Each line below must be reproduced exactly as it stands. Pictures stay out of the copy.

**Provided material**
-.-.-

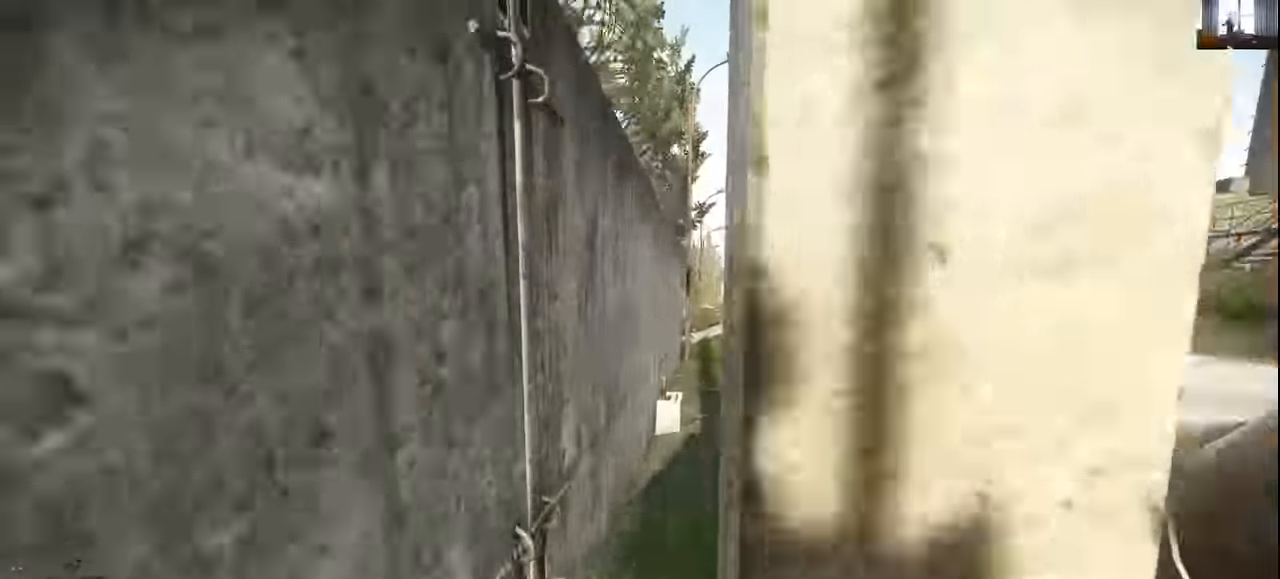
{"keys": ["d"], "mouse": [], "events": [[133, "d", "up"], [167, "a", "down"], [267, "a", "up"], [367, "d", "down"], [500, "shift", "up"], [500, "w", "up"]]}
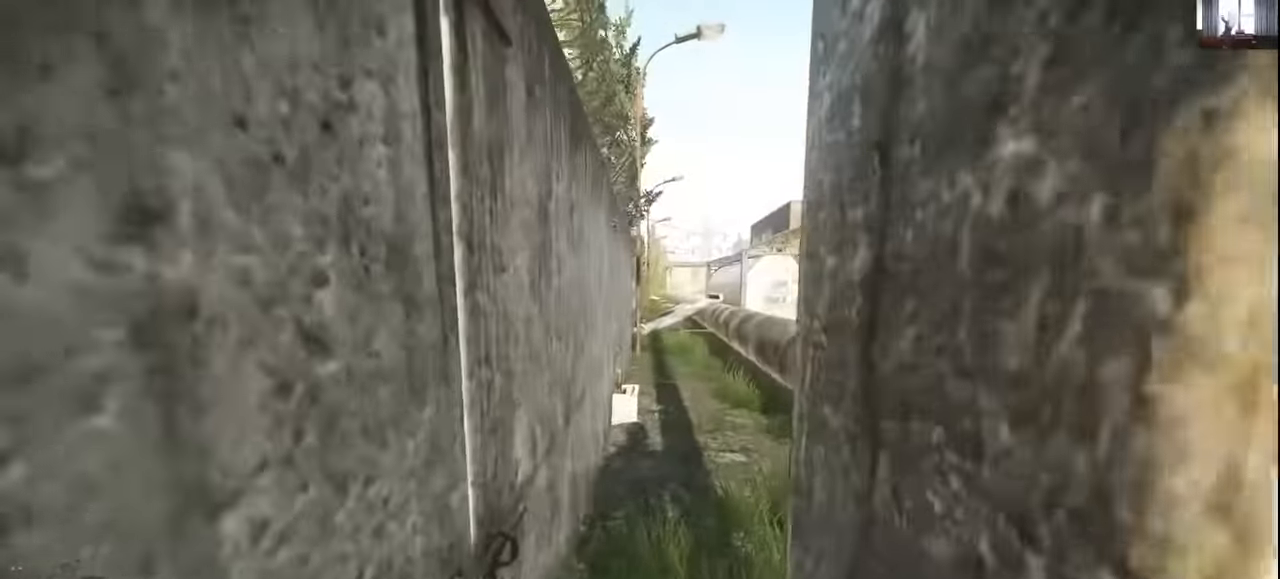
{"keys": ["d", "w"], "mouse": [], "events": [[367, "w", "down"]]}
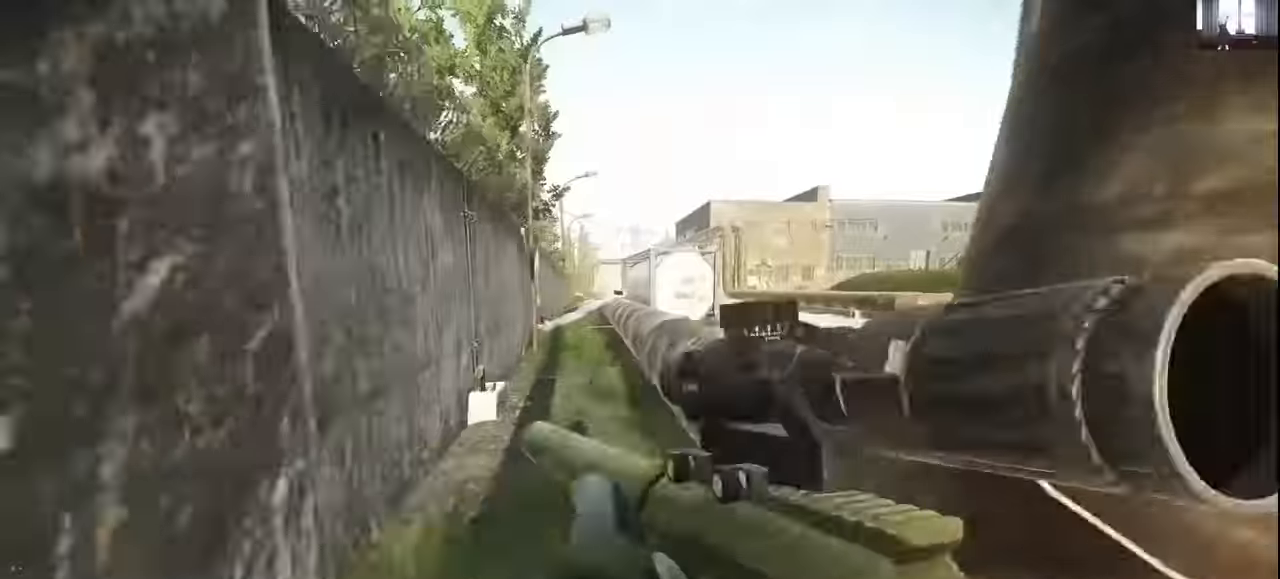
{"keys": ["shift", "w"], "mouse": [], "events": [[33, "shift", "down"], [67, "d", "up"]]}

-.-.-

**Exercise solution**
{"keys": ["d"], "mouse": [], "events": [[133, "d", "up"], [167, "a", "down"], [267, "a", "up"], [367, "d", "down"], [500, "shift", "up"], [500, "w", "up"]]}
{"keys": ["d", "w"], "mouse": [], "events": [[367, "w", "down"]]}
{"keys": ["shift", "w"], "mouse": [], "events": [[33, "shift", "down"], [67, "d", "up"]]}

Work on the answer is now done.